Taylan Aydoğan

Personal information
- Date of birth: May 27, 1983 (age 42)
- Place of birth: Aachen, West Germany
- Height: 1.87 m (6 ft 1+1⁄2 in)
- Position: Goalkeeper

Youth career
- 0000–2001: Fenerbahçe
- 2001–2003: Roda JC

Senior career*
- Years: Team / Apps / (Gls)
- 2003–2005: Roda JC / 0 / (0)
- 2005–2010: Malatyaspor / 29 / (0)
- 2006–2007: → Kocaelispor (loan) / 11 / (0)
- 2007–2008: → İzmirspor (loan) / 5 / (0)
- 2010–2011: Yeni Malatyaspor / 14 / (0)
- 2011–2013: Kahramanmaraşspor / 61 / (0)
- 2013–2014: Hatayspor / 4 / (0)
- 2014: Tarsus Idman Yurdu / 15 / (0)
- 2014–2015: Fethiyespor / 2 / (0)
- 2015: Denizli Belediyespor / 16 / (0)
- 2015–2016: Bayburt Grup Özel İdarespor / 19 / (0)
- 2016–2017: Çine Madranspor / 15 / (0)
- 2017–2018: SV Ditib Solingen / 5 / (0)

= Taylan Aydoğan =

German football goalkeeper (b.1983)

Taylan Aydoğan (born 27 May 1983 in Aachen, West Germany) is a German former football goalkeeper.

==Club career==

He became professional in Fenerbahçe. Taylan joined in Roda JC at the beginning of the season 2001/2002. He played for youth and reserves teams of this club.

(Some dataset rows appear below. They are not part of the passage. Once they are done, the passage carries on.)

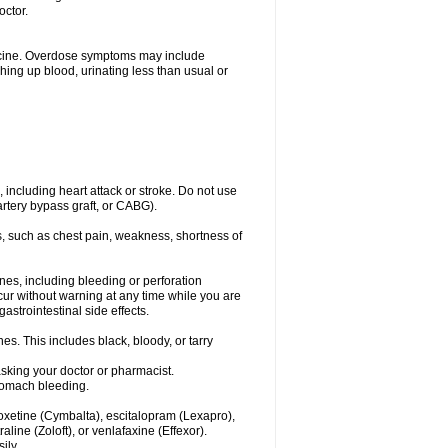
octor.
dicine. Overdose symptoms may include
hing up blood, urinating less than usual or
, including heart attack or stroke. Do not use
artery bypass graft, or CABG).
, such as chest pain, weakness, shortness of
ines, including bleeding or perforation
ccur without warning at any time while you are
strointestinal side effects.
es. This includes black, bloody, or tarry
asking your doctor or pharmacist.
stomach bleeding.
loxetine (Cymbalta), escitalopram (Lexapro),
line (Zoloft), or venlafaxine (Effexor).
ily.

Taylan transferred to Malatyaspor in 2004. He made his debut for Malatyaspor on February 22, 2006 in the Turkish Cup game against Giresunspor. Taylan also played for Kocaelispor and İzmirspor on loan. Taylan moved to Yeni Malatyaspor in 2010, but played very infrequently.

At the beginning of the 2011/12 season, Taylan signed a contract with Kahramanmaraşspor. Currently, he plays in the TFF Second League for this club. He is the captain of Kahramanmaraşspor.